Pero incluso antes de estas informaciones, la familia real española ya había experimentado en los años recientes un gran desgaste público debido al llamado Caso Nóos, por el que el marido de la infanta Cristina, Iñaki Urdangarín, se encuentra en prisión, condenado por fraude a la administración pública y tráfico de influencias.
Con todo, para ser justos hay que reconocer también que don Juan Carlos jugó un papel fundamental en la transición democrática española (que hasta hace poco se estudiaba, sobre todo en Hispanoamérica, como un modelo ejemplar); algo que le honra aún más si se considera que en el momento de su proclamación tenía plenos poderes para gobernar. La tentación de tratar de conservarlos apoyado en el ejército y en los sectores franquistas que todavía eran mayoritarios en las cortes no era poca cosa; y sin embargo, apoyó decididamente el proyecto democrático. Si no se quiere ver en ello una grandeza personal, concédasele cuando menos que tuvo una gran visión para fortalecer a la Corona en medio de una situación políticamente tan compleja.
Por otra parte, aunque hay todo un debate abierto sobre el tema, en términos generales se puede decir que supo enfrentar el intento de golpe de Estado de 1981, y cumplir efectivamente con su encargo de moderar el funcionamiento regular de las instituciones y comandar la jefatura de las fuerzas armadas.
A lo largo de su reinado, don Juan Carlos fue el mejor embajador de España frente a la comunidad internacional, impulsó su integración dentro de la Unión Europea, consolidó vínculos de negocios con muchos países, no sólo en favor de los intereses españoles, sino incluso como coadyuvante para una mayor inserción comercial de los países iberoamericanos en el mercado europeo.
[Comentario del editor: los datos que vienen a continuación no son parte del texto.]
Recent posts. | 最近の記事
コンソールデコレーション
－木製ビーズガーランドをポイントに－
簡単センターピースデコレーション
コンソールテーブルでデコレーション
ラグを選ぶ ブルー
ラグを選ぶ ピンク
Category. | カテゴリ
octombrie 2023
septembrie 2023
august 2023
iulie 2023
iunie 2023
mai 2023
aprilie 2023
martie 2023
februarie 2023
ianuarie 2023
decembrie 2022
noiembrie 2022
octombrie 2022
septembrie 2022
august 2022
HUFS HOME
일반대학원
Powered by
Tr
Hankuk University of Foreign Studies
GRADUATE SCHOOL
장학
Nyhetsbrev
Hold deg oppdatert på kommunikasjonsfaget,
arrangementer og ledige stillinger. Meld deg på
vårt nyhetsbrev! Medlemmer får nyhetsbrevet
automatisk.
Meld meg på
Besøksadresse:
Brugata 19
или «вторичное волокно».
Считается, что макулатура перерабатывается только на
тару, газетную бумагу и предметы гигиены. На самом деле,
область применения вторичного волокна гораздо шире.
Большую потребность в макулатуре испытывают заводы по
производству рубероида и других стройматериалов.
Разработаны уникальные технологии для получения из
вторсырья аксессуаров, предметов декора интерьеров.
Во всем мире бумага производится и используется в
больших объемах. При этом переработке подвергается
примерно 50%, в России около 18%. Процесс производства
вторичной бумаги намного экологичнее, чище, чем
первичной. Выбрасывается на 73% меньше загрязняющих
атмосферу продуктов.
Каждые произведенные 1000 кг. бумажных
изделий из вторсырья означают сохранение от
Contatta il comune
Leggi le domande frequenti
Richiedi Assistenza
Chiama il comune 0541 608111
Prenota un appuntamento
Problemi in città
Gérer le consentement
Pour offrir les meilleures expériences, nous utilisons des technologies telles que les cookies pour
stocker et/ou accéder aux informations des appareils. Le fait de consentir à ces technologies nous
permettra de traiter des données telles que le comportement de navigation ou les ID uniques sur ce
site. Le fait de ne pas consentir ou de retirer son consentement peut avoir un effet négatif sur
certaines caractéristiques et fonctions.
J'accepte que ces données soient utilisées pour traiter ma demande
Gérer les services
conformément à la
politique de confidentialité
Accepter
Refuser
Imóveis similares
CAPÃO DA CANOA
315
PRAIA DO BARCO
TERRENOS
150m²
Muchas personas opinan que los reyes actuales no son más que una decoración e incluso una carga para la vida del Estado; debe decirse que en el caso de don Juan Carlos, esa apreciación ha sido falsa: además de cumplir con sus funciones de representación de manera muy exitosa durante la mayor parte de su reinado, trabajó en el ámbito de sus poderes constitucionales en beneficio de la estabilidad, el bienestar y la imagen internacional de España, probablemente con muchos más resultados palpables que la mayoría de los monarcas europeos de su generación.
Podrá discutirse ampliamente cuál ha de ser el lugar que le guarde la posteridad, pero tengo la intuición de que cuando el impacto inmediato de su escandalosa caída haya pasado, el balance entre luces y sombras de su reinado, quizá, todavía pueda ser positivo.
El futuro de la Corona española es incierto en el siglo XXI, como lo es en mayor o menor medida el futuro de todas las monarquías europeas.
El rey Felipe VI asumió el trono en la complicadísima situación en que se lo dejó su padre, con la ventaja de su buena imagen y de su esmerada preparación. Pero quizá no es el adecuado cumplimiento de sus funciones por lo que deba preocuparse don Felipe, sino porque para tener una corona que heredarle a su hija, la Princesa Leonor, ha tenido y tendrá que demostrar que es capaz de servir al pueblo español, incluso más allá de lo estrictamente exigible.
Hasta ahora, Felipe VI ha demostrado tener una personalidad mesurada, pero firme, y no le ha temblado la mano para enfrentar, lo mismo la amenaza del separatismo catalán que las rupturas al interior de su propia familia. A final de cuentas, fue él quien decidió alejarse de su hermana Cristina, lo que quedó simbólicamente de manifiesto al haberle retirado el ducado de Palma de Mallorca; y en fechas recientes ha decidido renunciar a la herencia económica que podría corresponderle de parte de su padre, don Juan Carlos, al que le ha quitado toda asignación de dinero público.
Sólo el tiempo definirá el destino de la casa real española, pero lo que queda claro es que lejos de la irrelevancia que muchas veces se le atribuye, la monarquía sigue siendo hoy un tema que interesa, incluso más allá de la llamada prensa rosa.